Nekrotizan fasiit, "flesh-eating bacteria" (et yiyen bakteri) haberleriyle medyada zaman zaman dikkat çekse de, toplumda yaygın bir enfeksiyon değildir.
Türkiye'de nekrotizan fasiit olguları çoğunlukla tıp literatüründe vaka sunumları veya küçük hasta serileri olarak rapor edilmektedir.
Kaynakça
• Brook, I. (2017). Necrotizing soft tissue infections. Springer.
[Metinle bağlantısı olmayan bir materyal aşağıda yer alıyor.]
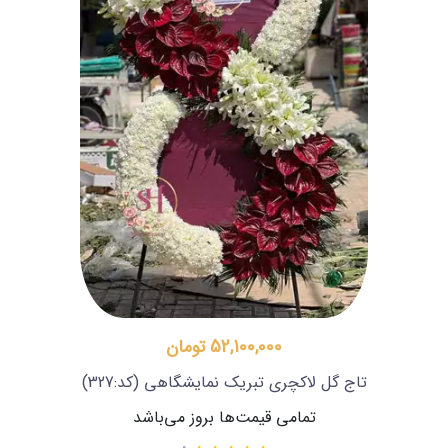
52,100,000 تومان
تاج گل لاکچری تبریک نمایشگاهی
(کد:327)
تمامی قیمت‌ها بروز می‌باشد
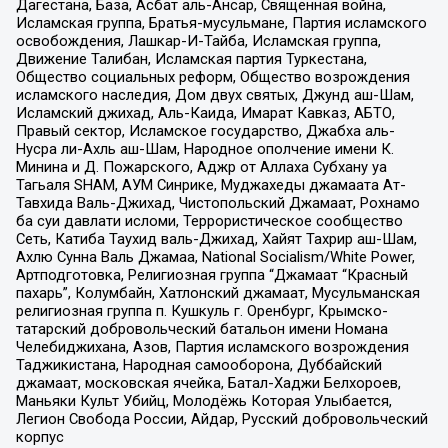
Дагестана, База, Асбат аль-Ансар, Священная война,
Исламская группа, Братья-мусульмане, Партия исламского
освобождения, Лашкар-И-Тайба, Исламская группа,
Движение Талибан, Исламская партия Туркестана,
Общество социальных реформ, Общество возрождения
исламского наследия, Дом двух святых, Джунд аш-Шам,
Исламский джихад, Аль-Каида, Имарат Кавказ, АБТО,
Правый сектор, Исламское государство, Джабха аль-
Нусра ли-Ахль аш-Шам, Народное ополчение имени К.
Минина и Д. Пожарского, Аджр от Аллаха Субхану уа
Тагьаля SHAM, АУМ Синрике, Муджахеды джамаата Ат-
Тавхида Валь-Джихад, Чистопольский Джамаат, Рохнамо
ба суи давлати исломи, Террористическое сообщество
Сеть, Катиба Таухид валь-Джихад, Хайят Тахрир аш-Шам,
Ахлю Сунна Валь Джамаа, National Socialism/White Power,
Артподготовка, Религиозная группа “Джамаат “Красный
пахарь”, Колумбайн, Хатлонский джамаат, Мусульманская
религиозная группа п. Кушкуль г. Оренбург, Крымско-
татарский добровольческий батальон имени Номана
Челебиджихана, Азов, Партия исламского возрождения
Таджикистана, Народная самооборона, Дуббайский
джамаат, московская ячейка, Батал-Хаджи Белхороев,
Маньяки Культ Убийц, Молодёжь Которая Улыбается,
Легион Свобода России, Айдар, Русский добровольческий
корпус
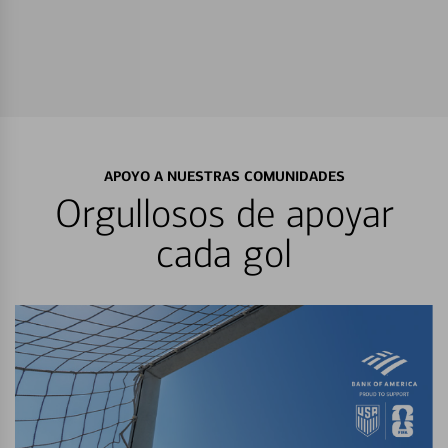
APOYO A NUESTRAS COMUNIDADES
Orgullosos de apoyar
cada gol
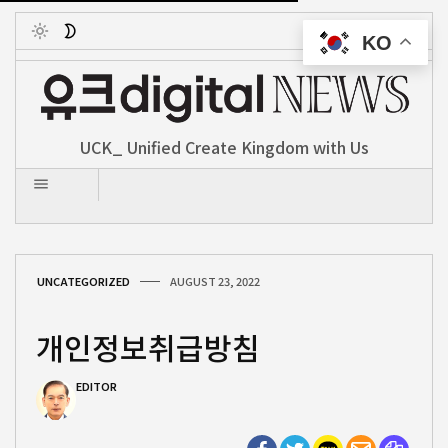
KO
Toggle
UCK_ Unified Create Kingdom with Us
UNCATEGORIZED
AUGUST 23, 2022
개인정보취급방침
EDITOR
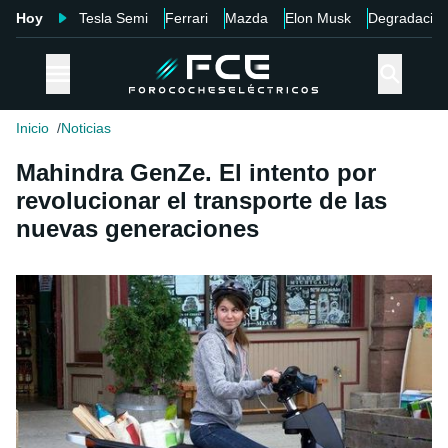
Hoy
Tesla Semi
Ferrari
Mazda
Elon Musk
Degradació
Inicio
Noticias
Mahindra GenZe. El intento por
revolucionar el transporte de las
nuevas generaciones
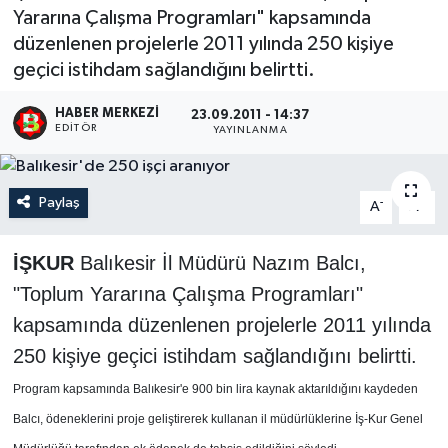
Yararına Çalışma Programları" kapsamında
düzenlenen projelerle 2011 yılında 250 kişiye
geçici istihdam sağlandığını belirtti.
HABER MERKEZI
23.09.2011 - 14:37
EDITÖR
YAYINLANMA
Paylaş
-
+
A
A
İŞKUR
Balıkesir İl Müdürü Nazım Balcı,
"Toplum Yararına Çalışma Programları"
kapsamında düzenlenen projelerle 2011 yılında
250 kişiye geçici istihdam sağlandığını belirtti.
Program kapsamında Balıkesir'e 900 bin lira kaynak aktarıldığını kaydeden
Balcı, ödeneklerini proje geliştirerek kullanan il müdürlüklerine İş-Kur Genel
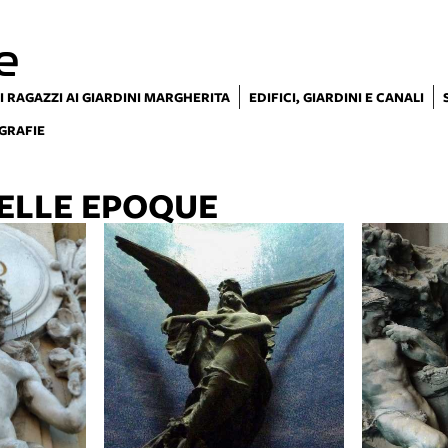
e
I RAGAZZI AI GIARDINI MARGHERITA
EDIFICI, GIARDINI E CANALI
GRAFIE
ELLE EPOQUE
• Centers for Disease Control and Prevention (CDC). (2023). Group A Streptococcal (GAS) Disease. https://www.cdc.gov/groupastrep/index.html
• Centers for Disease Control and Prevention (CDC). (2023). Vibrio vulnificus Infection. https://www.cdc.gov/vibrio/vibrio-vulnificus.html
• Stevens, D. L., Bryant, A. E. (2017). Necrotizing soft-tissue infections. The New England Journal of Medicine, 377(23), 2253–2265. https://doi.org/10.1056/NEJMra1600673
• Anaya, D. A., Dellinger, E. P. (2007). Necrotizing soft-tissue infection: Diagnosis and management. Clinical Infectious Diseases, 44(5), 705–710. https://doi.org/10.1086/511638
• Gül, H. C., & Altun, B. (2018). Et yiyen bakteriler: Nekrotizan fasiit etiyolojisi ve tedavi yaklaşımları. Klinik Mikrobiyoloji Bülteni, 10(2), 123–135.
• Türk Mikrobiyoloji Cemiyeti. (2022). Bakteriyel Enfeksiyonlar ve Klinik Mikrobiyoloji. İstanbul: Nobel Tıp Kitabevleri.
• Uçmak, H., & Koçer, B. (2015). Clostridium perfringens ve gazlı gangren. Türk Hijyen ve Deneysel Biyoloji Dergisi, 72(3), 245–256. https://doi.org/10.5505/TurkHijyen.2015.67280
• World Health Organization (WHO). (2021). Invasive Group A Streptococcus Disease. https://www.who.int/news-room/fact-sheets/detail/invasive-group-a-streptococcus-disease
• Türk Klinik Mikrobiyoloji ve İnfeksiyon Hastalıkları Derneği (KLİMİK). (2023). Yumuşak doku enfeksiyonlarında tanı ve tedavi kılavuzu.